Kingston University may forfeit £1m of funding, after failing to declare hundreds of students who failed to complete their courses - and the university warned other institutions may have even bigger problems.
Last year the university reported a 6.4 per cent non-completion rate, but an audit of 180 of the university’s 21,300 students revealed a higher figure of 8.6 per cent.
According to documents obtained by the Surrey Comet under the Freedom of Information Act, a later examination of 9,000 student records revealed that the true rate could be high as 14.5 per cent.
Third year computer science student Alfa Sow found it hard to believe. He said: “It sounds like a joke. To the outside it looks like bad management. I think that is bad at the time of the recession. There is so much you could do with that money.”
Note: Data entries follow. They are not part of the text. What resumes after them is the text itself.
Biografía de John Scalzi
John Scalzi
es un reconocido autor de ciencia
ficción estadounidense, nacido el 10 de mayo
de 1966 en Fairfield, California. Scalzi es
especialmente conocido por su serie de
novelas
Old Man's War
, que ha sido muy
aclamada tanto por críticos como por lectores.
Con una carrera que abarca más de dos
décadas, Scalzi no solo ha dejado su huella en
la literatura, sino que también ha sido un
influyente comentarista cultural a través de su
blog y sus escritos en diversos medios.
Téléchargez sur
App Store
University vice-chancellor Professor Peter Scott said: “Like many other universities Kingston has been under-reporting ‘non-completions’ or rather reporting them on the wrong basis. This came about because we had an audit in the summer. Almost every other university that has been audited has had the same problem.”
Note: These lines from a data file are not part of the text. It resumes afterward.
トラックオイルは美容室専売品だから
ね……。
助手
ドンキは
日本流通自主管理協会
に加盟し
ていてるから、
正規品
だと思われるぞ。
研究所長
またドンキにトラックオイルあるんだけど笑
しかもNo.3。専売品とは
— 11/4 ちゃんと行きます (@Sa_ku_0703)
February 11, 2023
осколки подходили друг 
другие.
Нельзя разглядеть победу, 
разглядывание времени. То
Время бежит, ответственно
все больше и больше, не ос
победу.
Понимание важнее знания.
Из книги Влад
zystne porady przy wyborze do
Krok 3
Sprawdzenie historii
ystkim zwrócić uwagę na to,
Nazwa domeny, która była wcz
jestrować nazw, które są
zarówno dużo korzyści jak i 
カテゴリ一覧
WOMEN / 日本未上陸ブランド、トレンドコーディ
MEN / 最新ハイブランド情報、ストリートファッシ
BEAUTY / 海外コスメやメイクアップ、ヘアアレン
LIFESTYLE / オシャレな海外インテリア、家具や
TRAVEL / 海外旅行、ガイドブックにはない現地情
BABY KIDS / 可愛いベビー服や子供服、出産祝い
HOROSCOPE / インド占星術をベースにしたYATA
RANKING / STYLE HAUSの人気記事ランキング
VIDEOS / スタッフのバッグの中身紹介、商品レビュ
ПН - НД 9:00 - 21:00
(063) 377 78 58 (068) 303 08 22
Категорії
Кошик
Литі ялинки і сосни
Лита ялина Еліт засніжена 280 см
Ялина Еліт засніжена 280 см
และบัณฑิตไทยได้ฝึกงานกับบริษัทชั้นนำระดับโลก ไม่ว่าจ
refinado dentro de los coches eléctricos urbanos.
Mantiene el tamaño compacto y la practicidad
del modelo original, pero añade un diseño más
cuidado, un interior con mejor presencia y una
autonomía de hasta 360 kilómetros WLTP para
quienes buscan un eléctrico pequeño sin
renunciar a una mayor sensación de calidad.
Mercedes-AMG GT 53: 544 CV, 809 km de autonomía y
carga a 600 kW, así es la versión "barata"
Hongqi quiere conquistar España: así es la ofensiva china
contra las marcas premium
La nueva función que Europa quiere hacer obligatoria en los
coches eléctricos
In 2008/9 the university received a £67.5m grant from the Higher Education Funding Council for England (HEFCE), partly based on student numbers. But Professor Scott warned the university board of governors in September, that the HEFCE may claw-back £587,000 of funding from 2007/8 and £518,000 from 2008/9 as a result of the higher non-completion rate.
A pre-Christmas meeting between Professor Scott and Professor David Eastwood, chief executive of HEFCE, agreed to use the lower figure of 8.6 per cent, saving the university from an even higher loss of grant.
An HEFCE spokesman said that discussions with the university were continuing, but the level of clawback had not yet been agreed. He added that while a handful of institutions were affected, it was not a widespread problem.
In his report to the board, the vice-chancellor blamed the problems on confusion over the definition of “non-completion”, failure to record student withdrawals promptly, and shortcomings in the university’s student record system.
Prof Scott criticised the use of non-completions in university funding. He said: “‘Non-completions are not the same as students who drop out. They are students who do not take all the required assessments for all the modules on which they are registered ‘at the first instance’, ie in June. If they pass resits, they are – technically – ‘non-completions’. So students who progress academically must also be counted as ‘non-completions’ – which is nonsense.”
The miscounting is the latest embarrassment for the university, after a lecturer told students to cheat in a national survey last year, and novelist and research fellow Hanif Kureishi said he gave all his students a 71 per cent mark regardless of what they wrote.